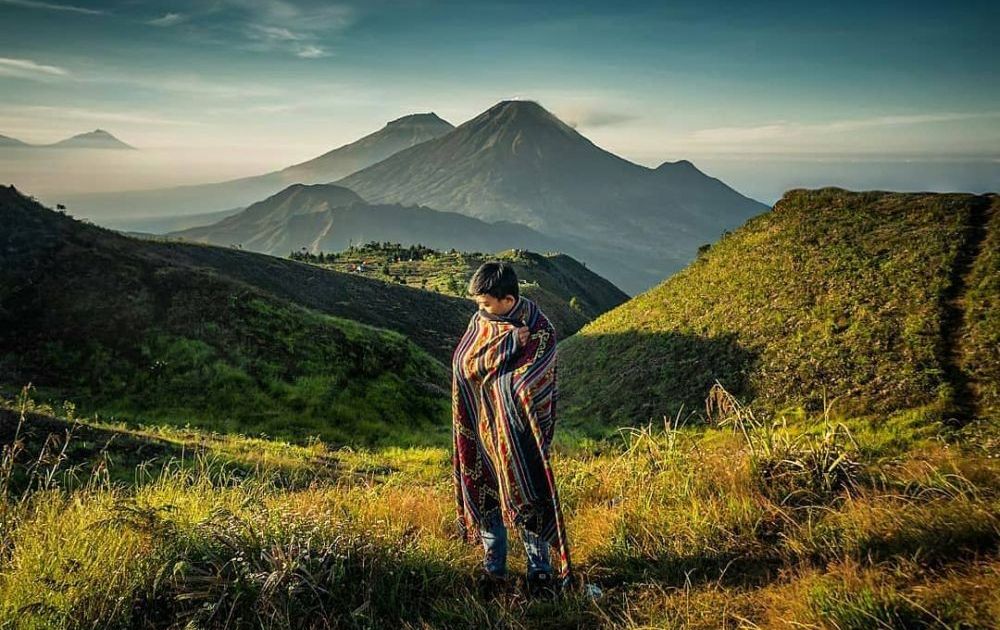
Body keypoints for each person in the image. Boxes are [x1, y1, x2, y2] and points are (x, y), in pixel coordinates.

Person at [451, 261, 572, 599]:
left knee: (529, 497)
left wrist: (502, 368)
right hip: (481, 433)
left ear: (507, 299)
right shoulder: (482, 322)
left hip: (518, 436)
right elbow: (463, 365)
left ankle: (540, 574)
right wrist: (506, 349)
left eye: (486, 302)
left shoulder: (539, 329)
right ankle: (494, 572)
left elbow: (527, 385)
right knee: (487, 494)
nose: (480, 309)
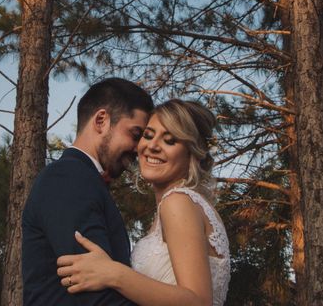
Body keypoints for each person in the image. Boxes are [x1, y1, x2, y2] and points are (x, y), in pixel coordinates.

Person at [56, 99, 231, 306]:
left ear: (191, 152)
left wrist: (114, 273)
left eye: (170, 140)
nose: (152, 146)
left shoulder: (178, 202)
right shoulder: (192, 204)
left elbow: (198, 302)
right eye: (147, 136)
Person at [21, 77, 153, 305]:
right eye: (135, 134)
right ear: (101, 120)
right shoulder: (68, 178)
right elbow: (96, 296)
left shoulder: (81, 179)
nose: (139, 149)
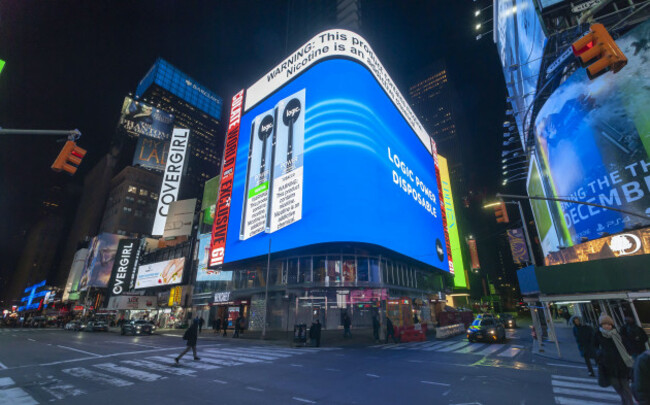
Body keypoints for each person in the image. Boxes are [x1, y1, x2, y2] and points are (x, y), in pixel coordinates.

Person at [595, 314, 635, 405]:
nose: (607, 326)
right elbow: (594, 347)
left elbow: (628, 346)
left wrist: (628, 355)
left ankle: (629, 402)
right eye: (604, 324)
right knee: (616, 386)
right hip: (609, 366)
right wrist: (600, 355)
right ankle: (624, 400)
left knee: (625, 387)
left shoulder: (618, 335)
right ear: (601, 325)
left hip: (622, 365)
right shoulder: (598, 335)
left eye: (609, 324)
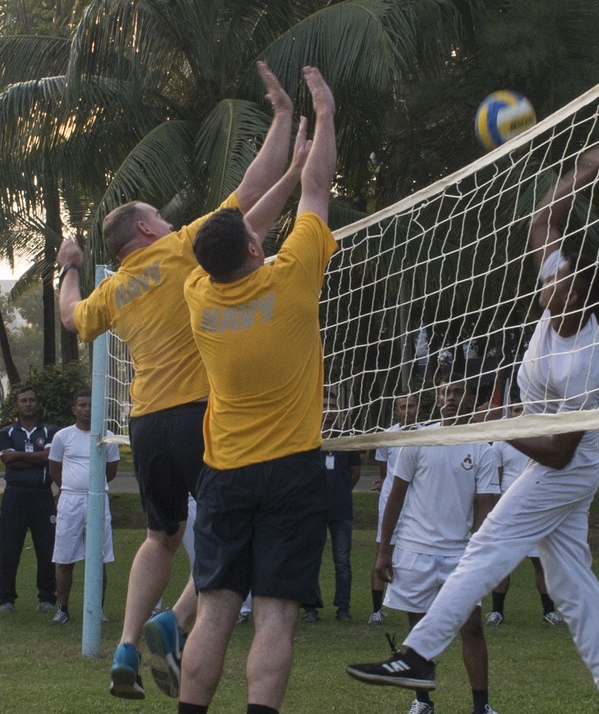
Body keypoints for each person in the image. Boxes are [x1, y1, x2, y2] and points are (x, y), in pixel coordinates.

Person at [346, 132, 599, 714]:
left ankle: (417, 654)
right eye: (550, 274)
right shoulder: (553, 294)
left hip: (564, 467)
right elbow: (544, 217)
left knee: (486, 543)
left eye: (558, 281)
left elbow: (562, 453)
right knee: (574, 588)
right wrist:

**What you have to do:** What you return should match the material word for word, apart from the pictures.

**Finished exercise:**
Body keypoints for each person in the image. Boxes are [x1, y1, x2, y2] and points are (x, y), in pixel coordinates.

Person at [451, 261, 572, 599]:
left knee: (529, 497)
left wrist: (502, 368)
right hip: (481, 433)
left ear: (507, 299)
right shoulder: (482, 322)
left hip: (518, 436)
right elbow: (463, 365)
left ankle: (540, 574)
right wrist: (506, 349)
left eye: (486, 302)
left shoulder: (539, 329)
right ankle: (494, 572)
left elbow: (527, 385)
right knee: (487, 494)
nose: (480, 309)
Body keypoints for each person in the image. Boxes are [x1, y1, x2, y2] and points are (x, y), in pixel coordinates.

Person at [56, 99, 231, 306]:
left ear: (191, 152)
left wrist: (114, 273)
left eye: (170, 140)
nose: (152, 146)
left shoulder: (178, 202)
right shoulder: (192, 204)
left elbow: (198, 302)
right eye: (147, 136)
Person at [21, 77, 153, 305]:
right eye: (135, 134)
right ear: (101, 120)
right shoulder: (68, 178)
right elbow: (96, 296)
left shoulder: (81, 179)
nose: (139, 149)
Body keypoints for each person in the image. Boxes are [x1, y1, x2, y2] and points are (x, y), in pixel coordinates.

Person at [595, 314, 635, 405]:
nose: (607, 326)
right elbow: (594, 347)
left elbow: (628, 346)
left wrist: (628, 355)
left ankle: (629, 402)
right eye: (604, 324)
right knee: (616, 386)
right hip: (609, 366)
right wrist: (600, 355)
right ankle: (624, 400)
left knee: (625, 387)
left shoulder: (618, 335)
right ear: (601, 325)
left hip: (622, 365)
right shoulder: (598, 335)
left eye: (609, 324)
Body keypoints for each person in the image. Boxes are [x1, y1, x2, y2] and points are (x, y), in pixel coordinates.

Person at [346, 132, 599, 714]:
left ankle: (417, 654)
right eye: (550, 274)
right shoulder: (553, 294)
left hip: (564, 467)
right elbow: (544, 217)
left knee: (486, 543)
left eye: (558, 281)
left elbow: (562, 453)
right knee: (574, 588)
right wrist:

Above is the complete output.